Furthermore, the quality of client assistance has increased. By combining offshore and in-house teams.

SWOT Analysis of Virgin Atlantic

Strengths-

  1. The service provided by Virgin Atlantic is efficient.  
  2. The customers are satisfied with Virgin Atlantic and they have a good number of affluent customer base.
  3. In a year they approximately carry 5 million passengers.

Weaknesses-

  1. Competition means a small market share for the airline.
  2. The global presence is limited.

Opportunities-

  1. To penetrate into global market, they can use their brand image.
  2. Virgin Atlantic has a scope to increase their international routes.

Threats-

  1. Changing aviation restrictions and rising fuel prices
  2. Virgin Atlantic's profits may be impacted by rising labour expenses.
  3. The European market is becoming more competitive.

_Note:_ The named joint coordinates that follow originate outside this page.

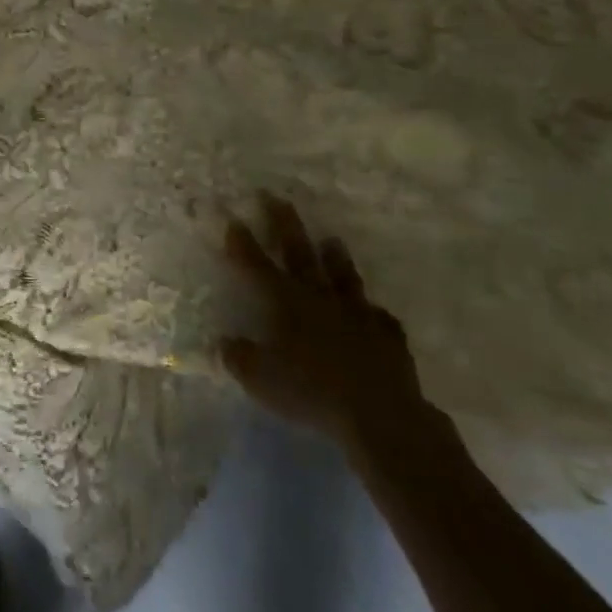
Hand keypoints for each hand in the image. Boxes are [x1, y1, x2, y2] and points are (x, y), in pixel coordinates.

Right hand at [220, 193, 429, 448]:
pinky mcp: (388, 335)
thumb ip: (239, 359)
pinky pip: (379, 318)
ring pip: (343, 276)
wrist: (379, 414)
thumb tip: (223, 343)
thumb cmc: (311, 392)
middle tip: (276, 198)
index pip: (257, 265)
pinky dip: (374, 313)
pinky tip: (374, 312)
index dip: (242, 243)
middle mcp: (320, 298)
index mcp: (286, 303)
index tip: (233, 218)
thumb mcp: (261, 380)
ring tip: (331, 239)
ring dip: (335, 258)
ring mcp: (357, 313)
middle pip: (299, 253)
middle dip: (285, 225)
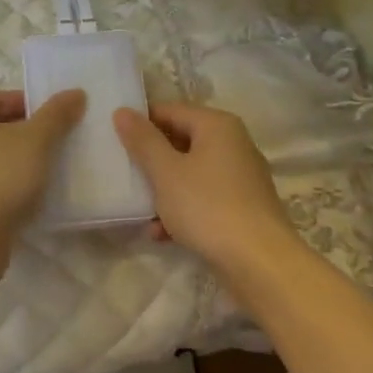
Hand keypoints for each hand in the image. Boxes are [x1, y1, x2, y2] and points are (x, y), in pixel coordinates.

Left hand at [0, 88, 86, 247]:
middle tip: (54, 146)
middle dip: (22, 135)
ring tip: (43, 173)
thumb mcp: (36, 139)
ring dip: (12, 163)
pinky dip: (0, 187)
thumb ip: (56, 114)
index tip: (56, 121)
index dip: (31, 106)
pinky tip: (24, 198)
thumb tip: (75, 93)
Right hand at [113, 102, 299, 273]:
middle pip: (181, 141)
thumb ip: (143, 140)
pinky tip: (161, 234)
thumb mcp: (166, 172)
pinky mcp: (242, 206)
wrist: (259, 261)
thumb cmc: (207, 207)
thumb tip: (123, 111)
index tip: (113, 140)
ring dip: (163, 190)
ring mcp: (241, 177)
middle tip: (122, 174)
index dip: (140, 122)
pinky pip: (204, 198)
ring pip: (190, 173)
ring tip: (140, 210)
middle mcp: (233, 144)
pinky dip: (182, 210)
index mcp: (217, 125)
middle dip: (151, 160)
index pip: (169, 110)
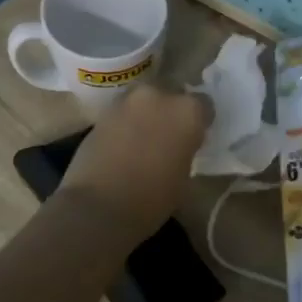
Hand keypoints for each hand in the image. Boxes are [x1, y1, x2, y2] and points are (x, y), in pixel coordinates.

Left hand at [59, 86, 211, 244]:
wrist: (98, 206)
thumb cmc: (152, 199)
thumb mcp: (184, 176)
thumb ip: (186, 149)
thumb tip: (180, 145)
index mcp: (187, 111)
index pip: (203, 105)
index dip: (200, 121)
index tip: (196, 137)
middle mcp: (158, 96)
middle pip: (171, 94)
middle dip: (171, 112)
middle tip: (169, 136)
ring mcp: (126, 101)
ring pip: (144, 101)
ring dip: (147, 114)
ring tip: (144, 140)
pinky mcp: (102, 113)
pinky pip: (123, 112)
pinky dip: (126, 123)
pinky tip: (124, 145)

Virgin Atlantic PESTLE Analysis

Political Factors:

Virgin Atlantic is a British airline with headquarters in Crawley, England. These elements are extremely essential in the Virgin Atlantic's operations. The United Kingdom has two major political parties (the Labor Party and the Conservative Party), both of which have an effect on the country's political climate. Brexit will also have a negative influence on the number of individuals who visit the UK, resulting in a revenue loss for the firm.

Economic Factors:

The aviation sector has been harmed as a result of COVID-19's global slowdown. On May 5, 2020, the airline announced that it will lay off 3000 employees and reduce its fleet size to 35 by the summer of 2022. Following the pandemic, it would also not restart operations from Gatwick. Due to lower sales and losses, the firm is currently going through a difficult period.

Social Factors:

Because Virgin Atlantic operates in so many countries, it must pay special attention to each country's culture, purchasing patterns, gender ratio, demographic profile, and so on. Because the United Kingdom accounts for a large percentage of the firm's income, the company cannot afford to ignore the country's social aspects.

Technological Factors:

Virgin Atlantic is a technologically focused company. These characteristics are extremely significant in university assignment help the aviation sector, as continual technological advancements enable airlines to enhance their safety standards while also lowering their operating costs.

Legal Factors:

Copyrights, patents, data protection, and intellectual property law are some of the legal elements that impact how businesses are conducted from one country to the next.

Environmental Factors:

The aviation sector is frequently chastised for its excessive carbon emissions, which contribute to a slew of future issues. People are now aware of the company's efforts to solve these environmental concerns. As a result, they should follow environmental regulations and look for measures to minimize carbon emissions.